With newly surrendered hearts and unclenched hands, Stephen and I began to seek God’s will. We prayed earnestly, genuinely willing to give up this ministry which we had both grown to love, or equally willing to dig in and spend ourselves if this was where He wanted us. I sought counsel from Godly friends and delved into the Word, allowing my heart and all of my painful insecurities to be laid bare before the only One who is enough to fill that ugly, cavernous void. Slowly but surely, my world began to come back into focus through the corrective lens of Scripture. Inch by inch, clarity and peace reclaimed the places I had surrendered to doubt and insecurity.
There are still days I find myself locked in the bathroom, mopping tears and wondering what on earth I have gotten myself into, though they are much fewer and farther between. But in those moments the Spirit whispers precisely that: This is no earthly thing. We do not battle flesh and blood. We are not fighting for earthly kingdoms, but for the things of eternity. This life is worth spending if one child or family will find Life! For this, I am all in. Every bit of me surrendered so that I may gain Christ! “For whoever clings to his life shall lose it, and whoever loses His life shall save it.” (Luke 17:33) There is nothing worth clinging to except Christ Himself.
As is so often true in the upside down economy of the Kingdom, defeat, sorrow and loss surrendered to Christ become overwhelming victory, joy and eternal gain that cannot be destroyed by moths or rust. It is in this context that we are wrapping up a sixth season at the Ranch. Where I usually find myself exhausted and burned out, I am filled even now with joyful anticipation for what is to come! We are ridiculously excited to announce a partnership with Lake Springfield Christian Assembly for the 2014 camp season.

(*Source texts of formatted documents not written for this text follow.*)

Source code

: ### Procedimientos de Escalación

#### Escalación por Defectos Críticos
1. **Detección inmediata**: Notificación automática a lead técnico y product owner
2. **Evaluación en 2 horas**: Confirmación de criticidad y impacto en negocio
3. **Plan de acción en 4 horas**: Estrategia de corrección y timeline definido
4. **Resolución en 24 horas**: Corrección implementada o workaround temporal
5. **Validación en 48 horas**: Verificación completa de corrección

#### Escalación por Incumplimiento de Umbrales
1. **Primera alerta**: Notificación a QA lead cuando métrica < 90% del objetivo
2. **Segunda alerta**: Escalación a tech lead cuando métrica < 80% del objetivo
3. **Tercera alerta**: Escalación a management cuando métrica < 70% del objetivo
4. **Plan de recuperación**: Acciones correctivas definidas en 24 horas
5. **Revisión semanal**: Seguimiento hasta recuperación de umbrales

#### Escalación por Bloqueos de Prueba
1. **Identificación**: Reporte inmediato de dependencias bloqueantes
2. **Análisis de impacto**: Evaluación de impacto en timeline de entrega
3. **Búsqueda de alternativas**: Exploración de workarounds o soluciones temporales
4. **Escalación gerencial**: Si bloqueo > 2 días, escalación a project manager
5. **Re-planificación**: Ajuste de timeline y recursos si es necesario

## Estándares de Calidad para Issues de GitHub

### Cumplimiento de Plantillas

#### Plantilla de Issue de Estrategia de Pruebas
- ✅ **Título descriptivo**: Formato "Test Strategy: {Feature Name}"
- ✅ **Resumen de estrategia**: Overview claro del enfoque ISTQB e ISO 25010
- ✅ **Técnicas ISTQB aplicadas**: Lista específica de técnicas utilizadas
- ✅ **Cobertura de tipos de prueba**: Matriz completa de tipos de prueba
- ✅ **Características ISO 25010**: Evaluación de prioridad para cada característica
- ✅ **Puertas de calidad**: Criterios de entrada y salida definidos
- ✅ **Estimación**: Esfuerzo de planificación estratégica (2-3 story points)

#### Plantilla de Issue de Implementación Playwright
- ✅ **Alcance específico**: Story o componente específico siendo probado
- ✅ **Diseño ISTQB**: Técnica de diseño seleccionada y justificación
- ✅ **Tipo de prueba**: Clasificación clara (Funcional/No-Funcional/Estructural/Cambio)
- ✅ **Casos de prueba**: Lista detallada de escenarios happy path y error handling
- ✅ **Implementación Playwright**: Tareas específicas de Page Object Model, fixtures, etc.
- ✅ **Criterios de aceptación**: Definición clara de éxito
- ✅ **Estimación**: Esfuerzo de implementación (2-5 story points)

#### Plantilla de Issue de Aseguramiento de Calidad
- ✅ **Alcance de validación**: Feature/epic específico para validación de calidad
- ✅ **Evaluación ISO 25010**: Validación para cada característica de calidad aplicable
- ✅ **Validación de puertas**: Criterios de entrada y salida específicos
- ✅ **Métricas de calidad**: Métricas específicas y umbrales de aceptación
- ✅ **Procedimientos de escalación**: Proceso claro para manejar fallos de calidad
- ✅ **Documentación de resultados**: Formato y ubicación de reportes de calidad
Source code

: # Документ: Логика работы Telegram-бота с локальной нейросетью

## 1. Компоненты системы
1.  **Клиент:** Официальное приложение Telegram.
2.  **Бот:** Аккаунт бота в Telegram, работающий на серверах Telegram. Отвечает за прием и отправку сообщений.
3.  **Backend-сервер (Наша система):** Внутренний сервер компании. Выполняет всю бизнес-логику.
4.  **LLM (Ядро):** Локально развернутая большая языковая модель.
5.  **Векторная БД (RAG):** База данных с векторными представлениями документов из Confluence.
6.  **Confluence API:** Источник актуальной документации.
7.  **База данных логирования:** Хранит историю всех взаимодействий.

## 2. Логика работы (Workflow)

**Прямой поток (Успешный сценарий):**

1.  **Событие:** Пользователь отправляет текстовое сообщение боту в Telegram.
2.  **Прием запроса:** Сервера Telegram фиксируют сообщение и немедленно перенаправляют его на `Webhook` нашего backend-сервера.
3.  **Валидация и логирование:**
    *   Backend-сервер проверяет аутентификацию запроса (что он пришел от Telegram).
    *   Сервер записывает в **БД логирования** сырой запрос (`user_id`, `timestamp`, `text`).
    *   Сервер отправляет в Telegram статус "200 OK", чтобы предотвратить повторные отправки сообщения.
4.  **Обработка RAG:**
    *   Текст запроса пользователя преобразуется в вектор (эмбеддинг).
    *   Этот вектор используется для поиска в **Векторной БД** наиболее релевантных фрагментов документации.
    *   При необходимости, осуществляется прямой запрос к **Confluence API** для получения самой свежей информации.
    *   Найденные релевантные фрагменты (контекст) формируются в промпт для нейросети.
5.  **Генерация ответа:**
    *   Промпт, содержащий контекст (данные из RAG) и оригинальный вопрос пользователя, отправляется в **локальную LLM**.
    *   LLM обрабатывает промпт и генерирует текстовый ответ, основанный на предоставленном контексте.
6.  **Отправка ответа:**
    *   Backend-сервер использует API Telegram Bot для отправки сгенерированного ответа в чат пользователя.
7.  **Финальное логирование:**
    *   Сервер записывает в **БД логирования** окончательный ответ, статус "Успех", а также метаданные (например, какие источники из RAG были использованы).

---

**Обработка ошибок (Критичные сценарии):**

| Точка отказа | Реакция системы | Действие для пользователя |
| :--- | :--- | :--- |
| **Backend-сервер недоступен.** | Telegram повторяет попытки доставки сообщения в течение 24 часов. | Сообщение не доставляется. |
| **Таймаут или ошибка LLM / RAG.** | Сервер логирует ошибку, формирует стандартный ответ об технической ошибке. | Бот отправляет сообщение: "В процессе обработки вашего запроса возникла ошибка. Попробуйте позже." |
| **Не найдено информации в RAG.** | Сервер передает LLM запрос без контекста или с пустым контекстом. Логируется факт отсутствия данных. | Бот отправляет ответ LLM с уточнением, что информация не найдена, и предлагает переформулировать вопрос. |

Refuge was invited and accepted the privilege of serving as camp missionary next year. As a staff and leadership, we are already dreaming about specific ways that we can more intentionally share the gospel and invest in the spiritual growth of the kids who participate at the Ranch. And personally, we are finally beginning to find that rhythm as a family. Not that we have arrived! Not even close. But more than ever, the cry of my heart is this:
“I want to know Christ—yes, to know the power of His resurrection and participation in His sufferings, becoming like Him in His death,and so, somehow, attaining to the resurrection from the dead.

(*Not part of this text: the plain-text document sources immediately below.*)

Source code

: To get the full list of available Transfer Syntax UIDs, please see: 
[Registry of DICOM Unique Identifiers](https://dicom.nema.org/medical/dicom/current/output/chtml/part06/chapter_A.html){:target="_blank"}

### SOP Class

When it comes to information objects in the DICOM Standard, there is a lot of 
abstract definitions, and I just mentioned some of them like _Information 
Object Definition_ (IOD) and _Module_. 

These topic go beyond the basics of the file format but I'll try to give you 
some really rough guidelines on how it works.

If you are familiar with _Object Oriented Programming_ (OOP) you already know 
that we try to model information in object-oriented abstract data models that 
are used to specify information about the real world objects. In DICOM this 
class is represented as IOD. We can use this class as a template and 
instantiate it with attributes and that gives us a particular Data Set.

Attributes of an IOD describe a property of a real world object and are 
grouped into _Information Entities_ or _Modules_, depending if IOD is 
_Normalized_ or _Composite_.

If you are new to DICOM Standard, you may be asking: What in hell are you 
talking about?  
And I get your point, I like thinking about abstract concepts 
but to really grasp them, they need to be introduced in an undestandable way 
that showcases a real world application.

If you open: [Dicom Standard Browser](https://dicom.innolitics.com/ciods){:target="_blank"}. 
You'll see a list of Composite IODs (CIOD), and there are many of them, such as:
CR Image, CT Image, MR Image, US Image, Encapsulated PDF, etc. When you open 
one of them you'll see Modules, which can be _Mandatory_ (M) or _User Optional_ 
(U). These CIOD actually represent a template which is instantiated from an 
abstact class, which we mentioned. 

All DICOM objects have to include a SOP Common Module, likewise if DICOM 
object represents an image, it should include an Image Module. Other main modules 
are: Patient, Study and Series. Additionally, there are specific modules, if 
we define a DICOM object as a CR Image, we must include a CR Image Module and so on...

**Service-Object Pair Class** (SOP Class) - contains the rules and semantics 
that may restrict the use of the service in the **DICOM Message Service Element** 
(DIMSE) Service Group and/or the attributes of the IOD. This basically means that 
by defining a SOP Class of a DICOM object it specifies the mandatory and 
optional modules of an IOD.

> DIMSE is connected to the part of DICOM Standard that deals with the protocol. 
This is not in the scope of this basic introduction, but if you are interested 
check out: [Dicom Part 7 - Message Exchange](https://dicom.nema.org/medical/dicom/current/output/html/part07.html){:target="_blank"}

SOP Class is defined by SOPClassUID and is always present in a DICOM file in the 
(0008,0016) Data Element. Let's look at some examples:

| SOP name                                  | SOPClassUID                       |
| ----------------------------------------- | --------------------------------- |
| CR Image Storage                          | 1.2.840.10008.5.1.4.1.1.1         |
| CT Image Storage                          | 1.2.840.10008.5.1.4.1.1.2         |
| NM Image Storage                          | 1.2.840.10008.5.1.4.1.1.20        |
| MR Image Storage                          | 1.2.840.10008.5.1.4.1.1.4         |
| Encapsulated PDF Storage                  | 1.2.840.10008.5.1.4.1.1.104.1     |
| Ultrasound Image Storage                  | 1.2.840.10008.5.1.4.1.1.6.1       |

Not that I have already obtained all this, or have already arrived at my goal, but I press on to take hold of that for which Christ Jesus took hold of me. Brothers and sisters, I do not consider myself yet to have taken hold of it. But one thing I do: Forgetting what is behind and straining toward what is ahead, I press on toward the goal to win the prize for which God has called me heavenward in Christ Jesus.”